Читать онлайн «От Спинозы до Маркса»

Автор Анатолий Луначарский

Анатолий Васильевич Луначарский

От Спинозы до Маркса

От Спинозы до Маркса

Очерки по истории философии как миросозерцания

Предисловие

Люди делятся и, вероятно, еще долго будут делиться на два типа: тип по преимуществу рационалистический и тип по преимуществу эмоциональный. Нельзя представить себе ничего бесплоднее споров о преимуществе того или другого типа, так как здесь вряд ли возможна объективная точка зрения. Развитой, высоко сознательный рационалист стремится внести порядок в свое миросозерцание, в свой идейный мир и чрезвычайно мало заботится о том, какие мотивы чувственного, волевого характера толкают его на тот или другой социальный, «альтруистический» поступок.

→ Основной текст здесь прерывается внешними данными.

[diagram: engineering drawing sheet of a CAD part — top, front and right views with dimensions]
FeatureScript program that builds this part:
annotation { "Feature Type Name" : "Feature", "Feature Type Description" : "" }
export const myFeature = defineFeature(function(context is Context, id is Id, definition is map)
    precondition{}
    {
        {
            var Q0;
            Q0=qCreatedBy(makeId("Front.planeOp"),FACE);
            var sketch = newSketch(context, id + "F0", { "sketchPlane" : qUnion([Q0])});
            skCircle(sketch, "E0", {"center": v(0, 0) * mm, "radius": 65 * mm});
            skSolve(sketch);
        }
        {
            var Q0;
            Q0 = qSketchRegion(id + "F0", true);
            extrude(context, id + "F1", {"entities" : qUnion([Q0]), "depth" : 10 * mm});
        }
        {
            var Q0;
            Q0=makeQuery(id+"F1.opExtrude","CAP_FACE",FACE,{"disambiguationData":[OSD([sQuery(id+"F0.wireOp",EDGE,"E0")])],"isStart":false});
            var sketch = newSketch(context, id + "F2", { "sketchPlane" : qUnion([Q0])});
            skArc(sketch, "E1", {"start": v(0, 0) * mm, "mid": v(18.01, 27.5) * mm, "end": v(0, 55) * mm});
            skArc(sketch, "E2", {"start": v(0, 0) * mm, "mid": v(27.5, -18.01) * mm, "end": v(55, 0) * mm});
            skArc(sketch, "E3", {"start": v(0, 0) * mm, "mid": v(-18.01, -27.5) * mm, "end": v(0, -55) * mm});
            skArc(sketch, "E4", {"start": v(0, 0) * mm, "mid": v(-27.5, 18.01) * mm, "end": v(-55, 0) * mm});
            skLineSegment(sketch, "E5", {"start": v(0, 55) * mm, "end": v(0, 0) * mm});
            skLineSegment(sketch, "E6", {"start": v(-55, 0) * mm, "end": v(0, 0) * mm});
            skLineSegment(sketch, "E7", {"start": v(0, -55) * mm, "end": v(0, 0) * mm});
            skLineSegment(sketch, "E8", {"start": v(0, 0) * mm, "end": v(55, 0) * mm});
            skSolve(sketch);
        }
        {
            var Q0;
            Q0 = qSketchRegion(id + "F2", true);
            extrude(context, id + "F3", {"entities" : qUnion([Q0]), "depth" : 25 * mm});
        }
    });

Мы ни на минуту не отрицаем за рационалистом возможности даже истинно героического поведения, но редко можно без улыбки относиться к попыткам людей этого типа построить свою этику. Со своеобразно трогательным отвращением ко всякой помпе и «фразам» рационалист придумывает что-нибудь вроде курьезнейшей теории «эгоизма» нашего Чернышевского и старается уложить свое пламенное сердце в перенумерованные ящички деловой конторки какого-нибудь Бентама; чаще же рационалист просто сердится, когда с ним заговаривают о чувствах: это для него праздная эстетика, фразистика, сентиментальничанье; это, наконец, отвратительная рефлексия, совершенно ненужная здоровому человеку. Рационалист переходит в наступление; он заявляет, что человека толкает необходимость, что рассуждения о чувстве показывают его слабость, что восторги перед идеалом, стремления «взвинтить» чувства священными словами и тирадами о «всем высоком, о всем прекрасном» свидетельствуют лишь о внутренней неуверенности в своих чувствах столь заботливого о них субъекта: «Друг мой, Аркадий, не говори красиво!» насмешливо восклицает рационалист.

Для типа эмоционального все это представляется своеобразным «идиотизмом», своеобразной анестезией одной стороны духовной жизни.

Для развитого и сознательного эмоционалиста (да простится мне этот термин) непонятно, во-первых, как можно, стремясь пролить свет сознания на все части мира, останавливаться внезапно перед задачей постичь игру человеческих чувств и импульсов и заявлять, что проникновение того же света в эту область есть ненужная и чуть ли не презренная рефлексия? Между тем уже простое признание необходимости осознать эту игру чувств и импульсов приводит нас к колоссальной задаче, всестороннего выяснения места и роли идеала в жизни. Рационалист невольно избегает прямой постановки этого вопроса или разрешает его уклончиво, если у него нет решимости разрешить его просто отрицательно, потому что он чувствует, что с высоты этого вопроса весь рационально осознанный им внешний мир предстанет ему в новом освещении, что многое, казавшееся прочным, начнет колебаться, казавшееся ясным — подергиваться туманом. Но эмоционалист не может понять, во-вторых, как возможно считать прочной постройку объективного миросозерцания, если она не опирается на более или менее законченную мирооценку, возведение каковой возможно лишь на фундаменте глубокого исследования непосредственного, прямо во внутреннем опыте данного, чувственно-волевого порядка явлений. Если мы хотим иметь законченное человеческое миросозерцание, то человек, как существо оценивающее, должен сказать здесь свое слово. И что же делать, если при этом вряд ли можно придерживаться однотонной, научно-серой или нарочито деловой терминологии.